On Fri, 10 Mar 2023 at 07:19, Stephen Boyd sboyd@kernel.org wrote:
Quoting David Gow (2023-03-02 23:15:04)
On Thu, 2 Mar 2023 at 09:38, Stephen Boyd sboyd@kernel.org wrote:
To fully exercise common clk framework code in KUnit we need to associate 'struct device' pointers with 'struct device_node' pointers so that things like clk_get() can parse DT nodes for 'clocks' and so that clk providers can use DT to provide clks; the most common mode of operation for clk providers.
Adding support to KUnit so that it loads a DTB is fairly simple after commit b31297f04e86 ("um: Add devicetree support"). We can simply pass a pre-compiled deviectree blob (DTB) on the kunit.py commandline and UML will load it. The problem is that tests won't know that the commandline has been modified, nor that a DTB has been loaded. Take a different approach so that tests can skip if a DTB hasn't been loaded.
Reuse the Makefile logic from the OF unittests to build a DTB into the kernel. This DTB will be for the mythical machine "linux,kunit", i.e. the devicetree for the KUnit "board". In practice, it is a dtsi file that will gather includes for kunit tests that rely in part on a devicetree being loaded. The devicetree should only be loaded if CONFIG_OF_KUNIT=y. Make that a choice config parallel to the existing CONFIG_OF_UNITTEST so that only one devicetree can be loaded in the system at a time. Similarly, the kernel commandline option to load a DTB is ignored if CONFIG_OF_KUNIT is enabled so that only one DTB is loaded at a time.

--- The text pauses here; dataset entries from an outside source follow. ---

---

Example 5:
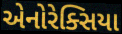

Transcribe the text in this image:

એનોરેક્સિયાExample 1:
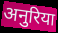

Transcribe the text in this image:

अनुरिया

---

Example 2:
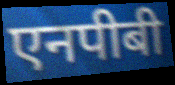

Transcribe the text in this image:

This feels a little bit like it's just papering over the real problem, which is that there's no way tests can skip themselves if no DTB is loaded.
Hmm. I think you're suggesting that the unit test data be loaded whenever CONFIG_OF=y and CONFIG_KUNIT=y. Then tests can check for CONFIG_OF and skip if it isn't enabled?

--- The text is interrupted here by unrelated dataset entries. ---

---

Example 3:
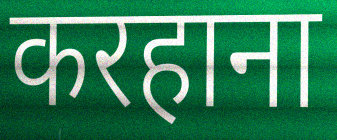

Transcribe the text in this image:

करहाना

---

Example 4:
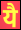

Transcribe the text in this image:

यै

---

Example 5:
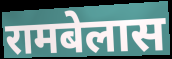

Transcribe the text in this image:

रामबेलास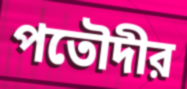
পতৌদীর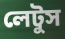
লেটুস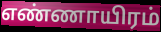
எண்ணாயிரம்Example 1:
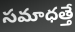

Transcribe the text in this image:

సమాధత్తే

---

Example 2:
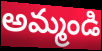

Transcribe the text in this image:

అమ్మండి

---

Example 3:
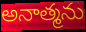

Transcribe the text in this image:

అనాత్మను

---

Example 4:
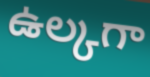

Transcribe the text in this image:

ఉల్కగా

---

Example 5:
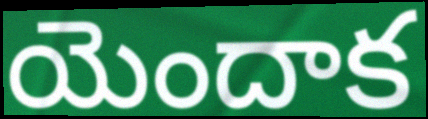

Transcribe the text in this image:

యెందాకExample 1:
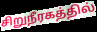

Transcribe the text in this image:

சிறுநீரகத்தில்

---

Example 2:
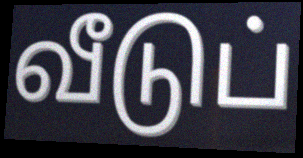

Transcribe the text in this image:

வீடுப்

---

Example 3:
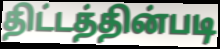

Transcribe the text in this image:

திட்டத்தின்படி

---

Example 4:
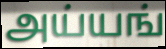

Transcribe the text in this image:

அய்யங்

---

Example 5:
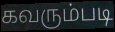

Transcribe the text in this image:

கவரும்படி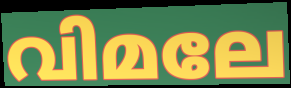
വിമലേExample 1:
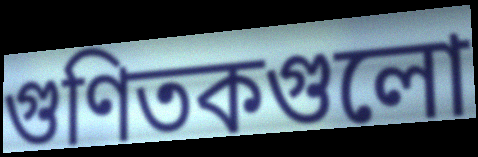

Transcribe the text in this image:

More of the opposite: that we should have some way of supporting tests which might want to use a DTB other than the built-in one. Mostly for non-UML situations where an actual devicetree is needed to even boot far enough to get test output (so we wouldn't be able to override it with a compiled-in test one).
I think moving to overlays probably will render this idea obsolete: but the thought was to give test code a way to check for the required devicetree nodes at runtime, and skip the test if they weren't found. That way, the failure mode for trying to boot this on something which required another device tree for, e.g., serial, would be "these tests are skipped because the wrong device tree is loaded", not "I get no output because serial isn't working".
Again, though, it's only really needed for non-UML, and just loading overlays as needed should be much more sensible anyway.
That being said, I do think that there's probably some sense in supporting the compiled-in DTB as well (it's definitely simpler than patching kunit.py to always pass the extra command-line option in, for example). But maybe it'd be nice to have the command-line option override the built-in one if present.
Got it. I need to test loading another DTB on the commandline still, but I think this won't be a problem. We'll load the unittest-data DTB even with KUnit on UML, so assuming that works on UML right now it should be unchanged by this series once I resend.
Again, moving to overlays should render this mostly obsolete, no? Or am I misunderstanding how the overlay stuff will work?
One possible future advantage of being able to test with custom DTs at boot time would be for fuzzing (provide random DT properties, see what happens in the test). We've got some vague plans to support a way of passing custom data to tests to support this kind of case (though, if we're using overlays, maybe the test could just patch those if we wanted to do that).